= HP Utility Data Center =

The Utility Data Center, or UDC, was a product of Hewlett-Packard. It was the first attempt to sell a private cloud. It featured a graphical interface that allowed the user to construct a server "farm", including servers, OS provisioning, networking, firewalls, load balancers, and storage.

The product began in 2002 as an intellectual property acquisition, from a small services vendor, Terraspring, that had used the product to manage their own data center.
Originally termed project slinky, it was largely based out of the Fort Collins campus, and spent the first few releases porting the original solution from a stack based upon Oracle Solaris, Cisco switches, and WebSphere, to one based on HP-UX, HP Procurve, and Bluestone's Application server. Then the team spent considerable effort improving reliability, improving security, and creating packaging, procedures and documentation to make the solution salable as a product.

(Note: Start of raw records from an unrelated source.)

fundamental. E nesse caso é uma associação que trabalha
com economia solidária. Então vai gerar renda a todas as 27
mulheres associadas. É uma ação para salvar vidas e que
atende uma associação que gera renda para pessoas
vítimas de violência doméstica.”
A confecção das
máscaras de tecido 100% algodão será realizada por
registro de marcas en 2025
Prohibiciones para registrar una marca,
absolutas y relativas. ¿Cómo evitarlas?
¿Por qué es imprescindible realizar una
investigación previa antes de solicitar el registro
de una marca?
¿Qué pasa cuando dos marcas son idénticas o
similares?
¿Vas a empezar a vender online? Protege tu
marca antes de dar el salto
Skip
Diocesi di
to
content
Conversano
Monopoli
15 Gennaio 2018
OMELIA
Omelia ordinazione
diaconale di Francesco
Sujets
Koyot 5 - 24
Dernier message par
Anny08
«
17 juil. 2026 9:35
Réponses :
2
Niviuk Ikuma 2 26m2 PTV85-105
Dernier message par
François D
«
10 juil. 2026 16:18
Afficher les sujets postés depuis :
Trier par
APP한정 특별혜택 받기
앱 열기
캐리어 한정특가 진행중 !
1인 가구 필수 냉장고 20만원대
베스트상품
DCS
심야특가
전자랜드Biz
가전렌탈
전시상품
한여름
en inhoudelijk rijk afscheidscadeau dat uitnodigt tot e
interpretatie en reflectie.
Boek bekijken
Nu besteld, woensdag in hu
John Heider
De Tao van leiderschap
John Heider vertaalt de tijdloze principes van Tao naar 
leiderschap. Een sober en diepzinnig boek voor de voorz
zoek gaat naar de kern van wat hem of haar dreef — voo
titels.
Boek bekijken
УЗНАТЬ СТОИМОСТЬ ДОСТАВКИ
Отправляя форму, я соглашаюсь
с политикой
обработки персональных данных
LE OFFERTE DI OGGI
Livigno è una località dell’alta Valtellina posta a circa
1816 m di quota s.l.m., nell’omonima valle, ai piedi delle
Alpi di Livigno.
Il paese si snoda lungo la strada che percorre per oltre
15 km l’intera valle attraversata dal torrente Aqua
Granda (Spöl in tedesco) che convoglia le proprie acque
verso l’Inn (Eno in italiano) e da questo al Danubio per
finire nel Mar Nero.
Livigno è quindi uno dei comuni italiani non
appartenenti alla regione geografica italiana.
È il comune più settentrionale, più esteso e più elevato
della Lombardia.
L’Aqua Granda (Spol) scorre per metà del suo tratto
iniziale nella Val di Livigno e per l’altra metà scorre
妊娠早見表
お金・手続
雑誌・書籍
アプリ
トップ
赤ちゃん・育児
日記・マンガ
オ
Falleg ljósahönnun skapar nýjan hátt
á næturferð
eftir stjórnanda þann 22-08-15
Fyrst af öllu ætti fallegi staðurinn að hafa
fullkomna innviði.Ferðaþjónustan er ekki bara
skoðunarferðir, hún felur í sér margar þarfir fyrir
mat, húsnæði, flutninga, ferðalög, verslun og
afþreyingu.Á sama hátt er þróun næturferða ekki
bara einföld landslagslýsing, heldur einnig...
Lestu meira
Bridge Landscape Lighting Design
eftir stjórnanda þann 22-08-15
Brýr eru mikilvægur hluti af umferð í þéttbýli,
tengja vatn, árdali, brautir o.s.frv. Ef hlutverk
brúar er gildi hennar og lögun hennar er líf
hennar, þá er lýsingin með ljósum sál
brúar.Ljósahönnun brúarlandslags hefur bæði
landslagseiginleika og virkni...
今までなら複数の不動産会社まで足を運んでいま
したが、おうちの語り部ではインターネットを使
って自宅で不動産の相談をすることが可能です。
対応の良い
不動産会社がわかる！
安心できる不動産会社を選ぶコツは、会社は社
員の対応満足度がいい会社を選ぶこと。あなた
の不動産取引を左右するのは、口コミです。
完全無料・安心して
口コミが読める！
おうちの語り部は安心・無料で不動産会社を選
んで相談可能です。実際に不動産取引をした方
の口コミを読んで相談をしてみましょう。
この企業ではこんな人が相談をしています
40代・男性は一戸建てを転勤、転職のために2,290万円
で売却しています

HP was on its second beta release when Sun Microsystems acquired Terraspring entirely, forming the basis for the Sun N1 Grid Engine.

The project was notable, in that it was a private cloud offering, based not on the manipulation of VMs, but the allocation of bare-metal servers contained in racks. The storage was distributed to the servers via SAN Brocade switches and the manipulation of the switches via a Java-based application that commanded the infrastructure out of band, largely with SNMP.

The farms were internally represented in an XML called FML (Farm Markup language), and enacted via a Java-based engine that managed provisioning, complete with safe "clean-room" networks for safe disk wipe and load between customer allocations, and one of the first uses of SAN gateway to act as a sort of "SAN firewall" to limit WWN spoofing, that at the time, was less well understood in SANs than the equivalent LAN spoofing. Internal discussions at the time were the inspiration for what later became the introduction of Brocade's "Secure Fabric OS" – the first SAN switch to introduce the notion of WWN authentication.

Though the product did see three major deployments, the project was canceled on September 27, 2004. Opinions differ on the exact reasons, but there are three likely factors: 1) The $1 million base price for the smallest UDC: a single resource rack, a single XP 128, and a single management rack. 2) The loss of first-mover advantage spending so much time stabilizing the product, and porting to the HP hardware/software ecosystem. 3) When the "dotcom bubble bursting" reached its highest point, a significant portion of the target market segment (ISPs and IDCs) for UDC went bankrupt.